Ejercicio:
Reproduce sin cambios el pasaje del diálogo de la consulta que comienza en "P.: Supongo que" y termina en "prefiere. ¿No es así?".

P.: Porque si soy el que compra el dentífrico, me siento deprimido y solo.
B.: Eso es una bobada.
D.S.: Déjelo hablar.
P.: No se trata sólo del dentífrico. Pasa igual con el papel higiénico, con el gel. Por otra parte, yo me ocupo de las cosas de afeitar. Pero en las cosas comunes, en el jabón, las bebidas, las cosas de la casa...
B.: El doctor va a sacar la sensación de que yo no me ocupo de nada.
P.: Se ocupa. Se ocupa de los niños y de muchas cosas. Pero ¿sabe usted desde cuándo no me hace un regalo?
B.: ¿Y tú?
P.: Te traje unos pendientes de La Coruña hace menos de un mes. Ni te acuerdas.
B.: Sí, los pendientes dorados. Los redondos con piedrecitas.
P.: Que no te pones.
D.S.: Procuren ser más positivos. Usted, Pedro, parece estar reclamando una atención excesiva. ¿Ha pensado en ello?
P.: Yo sólo aspiro a que reconozca algunas cosas que no hace del todo bien. Es lo único que pido.
B.: Esto depende de cómo se planteen las cosas, de cómo se pidan las cosas. Es muy incómodo sentirse permanentemente vigilada y acusada, esperar de un momento a otro que se te ponga en la picota.
P.: Exagera. No sabe usted lo que exagera. Yo no tengo inconveniente en aceptar las cosas que hago mal. Incluso sé que me atribuyo muchas culpas que a lo mejor no me corresponden.
B.: Le gusta el papel de víctima. Es una de sus constantes. No podría vivir sin sentirse víctima. Considerarse un insatisfecho y un desdichado es la tendencia que más le gusta.
D.S.: ¿Cree usted que su mujer tiene razón?
P.: Tiene razón. Yo también estoy cansado de este papel. Pero ¿cómo hacer?
D.S.: Muy bien. Diga, ¿qué debería hacer?
P.: Supongo que ser más positivo. No sé.
B.: Sí que lo sabe, pero espera que si se muestra como victima tiene más derecho a reclamar.
P.: Ser víctima o presentarse como víctima tampoco es tan agradable.
D.S.: Pero, a la vez, usted lo prefiere. ¿No es así?
P.: En parte.
D.S.: ¿Por qué solicitaron hora para la consulta precisamente la semana pasada? ¿Qué pasó la semana pasada?

Material proporcionado:

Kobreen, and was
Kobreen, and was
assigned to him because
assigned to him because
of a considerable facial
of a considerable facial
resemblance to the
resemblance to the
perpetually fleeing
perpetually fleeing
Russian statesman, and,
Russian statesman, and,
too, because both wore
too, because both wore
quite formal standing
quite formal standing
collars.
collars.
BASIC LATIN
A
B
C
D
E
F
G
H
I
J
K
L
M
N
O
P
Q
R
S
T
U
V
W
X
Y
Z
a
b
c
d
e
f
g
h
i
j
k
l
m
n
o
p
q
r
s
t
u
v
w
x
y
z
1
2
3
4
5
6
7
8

Respuesta al ejercicio:
P.: Supongo que ser más positivo. No sé.
B.: Sí que lo sabe, pero espera que si se muestra como victima tiene más derecho a reclamar.
P.: Ser víctima o presentarse como víctima tampoco es tan agradable.
D.S.: Pero, a la vez, usted lo prefiere. ¿No es así?